** Opening EXCERPTED TEXT block **
GLUT1 also transports dehydroascorbic acid (the oxidized form of vitamin C) into the brain. Vitamin C concentrations in the brain exceed those in blood by 10-fold. Ascorbic acid is not able to cross the BBB whereas, dehydroascorbate readily enters the brain and is retained in the brain tissue in the form of ascorbic acid. Transport of dehydroascorbic acid into the brain is inhibited by D-glucose.

Clinical Features of GLUT1 Deficiency Syndrome

Inheritance of defects in the GLUT1 gene results in deprivation of brain glucose resulting in an early onset encephalopathy. The classical phenotype of GLUT1DS presents in infancy and includes generalized hypotonia and early-onset seizures that are unresponsive to anticonvulsants. The onset of seizures, usually characterized by apneic episodes, staring spells, and episodic eye movements, will usually occur within the first four months of life. A complex movement disorder is also evident that includes elements of ataxia, dystonia, and spasticity.

Other paroxysmal findings include confusion, lethargy, and sleep disturbance. Infants will also exhibit a delay in the attainment of developmental milestones, in particular language. In severe cases secondary microcephaly becomes prominent. Varying degrees of cognitive impairment may also be evident in affected infants that ranges from learning disabilities to severe intellectual impairment.

As the number of cases of GLUT1 deficiency syndrome has progressively increased, the phenotypes have also broadened to include individuals with ataxia and intellectual impairment but without seizures, individuals with dystonia and choreoathetosis, and rare individuals with absence of seizures and no movement disorder.

Hypoglycorrhachia (abnormally low levels of glucose in the cerebrospinal fluid, CSF: <40mg/dL) with low CSF lactate in the presence of normal levels of blood glucose characterizes the impaired glucose transport into the brain causing the associated symptoms. A standardized fasting lumbar puncture, which can assess the different glucose fluxes in blood and CSF, is required to determine hypoglycorrhachia. The differential diagnosis of low CSF glucose concentration includes all causes of hypoglycemia and meningitis, subarachnoid hemorrhage, prolonged status epilepticus, meningeal sarcoidosis, cysticercosis, and trichinosis, lupus myelopathy and Erdheim–Chester disease. Therefore, it is important to measure CSF lactate levels since low to normal concentrations differentiate GLUT1DS from these other disorders of brain energy metabolism.
** Closing EXCERPTED TEXT block **
** Opening SUPPLIED RECORDS block **
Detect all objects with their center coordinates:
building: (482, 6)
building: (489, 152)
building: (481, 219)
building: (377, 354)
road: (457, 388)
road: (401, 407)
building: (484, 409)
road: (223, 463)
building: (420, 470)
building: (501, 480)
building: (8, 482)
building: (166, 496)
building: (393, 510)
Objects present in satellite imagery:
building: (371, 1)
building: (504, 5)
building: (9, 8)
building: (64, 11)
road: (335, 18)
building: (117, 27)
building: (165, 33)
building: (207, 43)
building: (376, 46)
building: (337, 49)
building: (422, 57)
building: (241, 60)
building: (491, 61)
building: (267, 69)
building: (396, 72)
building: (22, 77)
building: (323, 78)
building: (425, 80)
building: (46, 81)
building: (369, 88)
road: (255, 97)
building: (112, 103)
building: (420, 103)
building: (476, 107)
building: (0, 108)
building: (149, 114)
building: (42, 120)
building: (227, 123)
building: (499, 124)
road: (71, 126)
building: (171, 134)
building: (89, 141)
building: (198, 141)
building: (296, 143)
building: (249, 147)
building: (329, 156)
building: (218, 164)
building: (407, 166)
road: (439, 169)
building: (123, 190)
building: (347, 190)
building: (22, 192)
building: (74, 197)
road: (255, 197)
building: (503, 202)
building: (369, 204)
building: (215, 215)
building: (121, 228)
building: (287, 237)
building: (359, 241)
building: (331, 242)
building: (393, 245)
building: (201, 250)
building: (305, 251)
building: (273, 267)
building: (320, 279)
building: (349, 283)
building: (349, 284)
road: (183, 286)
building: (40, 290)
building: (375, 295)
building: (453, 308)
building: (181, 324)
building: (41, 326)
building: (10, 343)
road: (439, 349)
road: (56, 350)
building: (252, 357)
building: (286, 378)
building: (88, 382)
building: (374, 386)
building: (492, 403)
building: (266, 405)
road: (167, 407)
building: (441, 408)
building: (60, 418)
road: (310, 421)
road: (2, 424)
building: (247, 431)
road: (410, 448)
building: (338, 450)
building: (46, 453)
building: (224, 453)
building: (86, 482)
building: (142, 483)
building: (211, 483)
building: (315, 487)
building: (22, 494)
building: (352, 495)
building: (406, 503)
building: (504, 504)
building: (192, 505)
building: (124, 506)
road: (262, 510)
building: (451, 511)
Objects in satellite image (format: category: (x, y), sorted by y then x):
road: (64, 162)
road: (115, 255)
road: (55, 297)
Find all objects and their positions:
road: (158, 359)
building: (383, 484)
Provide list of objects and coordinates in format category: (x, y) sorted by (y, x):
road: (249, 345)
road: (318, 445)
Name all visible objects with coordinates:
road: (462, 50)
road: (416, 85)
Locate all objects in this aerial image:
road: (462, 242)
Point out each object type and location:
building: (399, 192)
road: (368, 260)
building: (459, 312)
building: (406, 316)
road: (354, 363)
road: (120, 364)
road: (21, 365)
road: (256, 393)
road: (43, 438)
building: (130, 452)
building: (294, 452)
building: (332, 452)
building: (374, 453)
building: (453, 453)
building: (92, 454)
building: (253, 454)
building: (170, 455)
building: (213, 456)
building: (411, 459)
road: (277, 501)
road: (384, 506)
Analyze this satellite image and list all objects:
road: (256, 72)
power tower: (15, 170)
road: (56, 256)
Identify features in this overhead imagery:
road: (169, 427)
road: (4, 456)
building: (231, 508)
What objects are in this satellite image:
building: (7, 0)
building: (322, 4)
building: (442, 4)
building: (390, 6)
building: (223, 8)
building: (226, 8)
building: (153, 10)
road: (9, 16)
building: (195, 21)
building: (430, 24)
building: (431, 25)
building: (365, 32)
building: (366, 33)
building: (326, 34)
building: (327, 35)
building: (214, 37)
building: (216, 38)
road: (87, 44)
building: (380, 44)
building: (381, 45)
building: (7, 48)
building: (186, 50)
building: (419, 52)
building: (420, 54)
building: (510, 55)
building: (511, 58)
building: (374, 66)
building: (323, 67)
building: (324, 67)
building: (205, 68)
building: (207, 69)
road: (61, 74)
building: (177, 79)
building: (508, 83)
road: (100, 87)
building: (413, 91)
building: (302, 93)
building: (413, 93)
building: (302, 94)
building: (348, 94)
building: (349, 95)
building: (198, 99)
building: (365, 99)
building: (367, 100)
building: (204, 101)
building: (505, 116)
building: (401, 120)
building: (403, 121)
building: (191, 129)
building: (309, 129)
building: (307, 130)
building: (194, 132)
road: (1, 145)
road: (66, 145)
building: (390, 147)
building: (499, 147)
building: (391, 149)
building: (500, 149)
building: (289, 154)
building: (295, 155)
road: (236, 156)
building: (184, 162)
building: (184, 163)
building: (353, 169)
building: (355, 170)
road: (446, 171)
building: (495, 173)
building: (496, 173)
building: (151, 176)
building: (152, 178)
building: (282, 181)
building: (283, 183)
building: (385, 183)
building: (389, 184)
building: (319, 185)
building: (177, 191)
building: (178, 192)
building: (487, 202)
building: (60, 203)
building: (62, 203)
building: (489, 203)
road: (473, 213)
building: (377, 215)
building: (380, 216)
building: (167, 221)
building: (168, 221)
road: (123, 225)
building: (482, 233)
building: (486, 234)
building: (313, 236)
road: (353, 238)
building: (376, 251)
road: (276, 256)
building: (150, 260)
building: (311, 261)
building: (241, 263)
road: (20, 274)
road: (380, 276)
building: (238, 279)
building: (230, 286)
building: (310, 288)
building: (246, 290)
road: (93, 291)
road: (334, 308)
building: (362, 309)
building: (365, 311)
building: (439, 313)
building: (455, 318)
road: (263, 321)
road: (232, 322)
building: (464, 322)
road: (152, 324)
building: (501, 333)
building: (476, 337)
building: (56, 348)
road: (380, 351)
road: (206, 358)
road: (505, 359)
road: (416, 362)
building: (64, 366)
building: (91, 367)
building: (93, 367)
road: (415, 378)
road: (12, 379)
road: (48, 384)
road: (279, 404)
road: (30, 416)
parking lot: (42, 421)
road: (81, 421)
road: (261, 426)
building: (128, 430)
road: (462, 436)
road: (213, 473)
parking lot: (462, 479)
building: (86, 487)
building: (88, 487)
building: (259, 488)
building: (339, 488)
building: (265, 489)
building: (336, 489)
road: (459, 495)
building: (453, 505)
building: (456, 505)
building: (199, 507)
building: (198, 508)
** Closing SUPPLIED RECORDS block **
** EXERCISE INSTRUCTIONS **
a - Edit the text on GLUT1 deficiency syndrome, starting with "Other paroxysmal findings" and going on through "no movement disorder.", so that "drowsiness" replaces "lethargy".
b - Pick up the text on GLUT1 deficiency syndrome after its final sentence and continue it.
The items come from a source unrelated to the text.

** ANSWERS BY ITEM NUMBER **
a -
Other paroxysmal findings include confusion, drowsiness, and sleep disturbance. Infants will also exhibit a delay in the attainment of developmental milestones, in particular language. In severe cases secondary microcephaly becomes prominent. Varying degrees of cognitive impairment may also be evident in affected infants that ranges from learning disabilities to severe intellectual impairment.

As the number of cases of GLUT1 deficiency syndrome has progressively increased, the phenotypes have also broadened to include individuals with ataxia and intellectual impairment but without seizures, individuals with dystonia and choreoathetosis, and rare individuals with absence of seizures and no movement disorder.

b -
Current correct diagnosis of GLUT1DS involves analysis for the presence of known mutations in the SLC2A1 gene. If the patient is negative for one of these known gene mutations then GLUT1 defects can be diagnosed by impaired glucose uptake into their erythrocytes and/or reduced GLUT1 immunoreactivity in erythrocyte membranes.

Treatment of GLUT1 Deficiency

The treatment of choice for GLUT1DS is a high fat, low carbohydrate diet that mimics the metabolic state of fasting. This diet is referred to as the ketogenic diet because the high level of fat oxidation results in increased ketone production which then provides the brain with an oxidizable energy source. The contents of the diet have to be individually calculated and supplemented with multivitamins and minerals. The ketogenic diet is also used to treat patients with intractable childhood epilepsy. However, unlike in the cases of GLUT1DS where the diet is necessary to compensate for the lack of brain glucose uptake, it is not fully understood how it works in these other epilepsy patient.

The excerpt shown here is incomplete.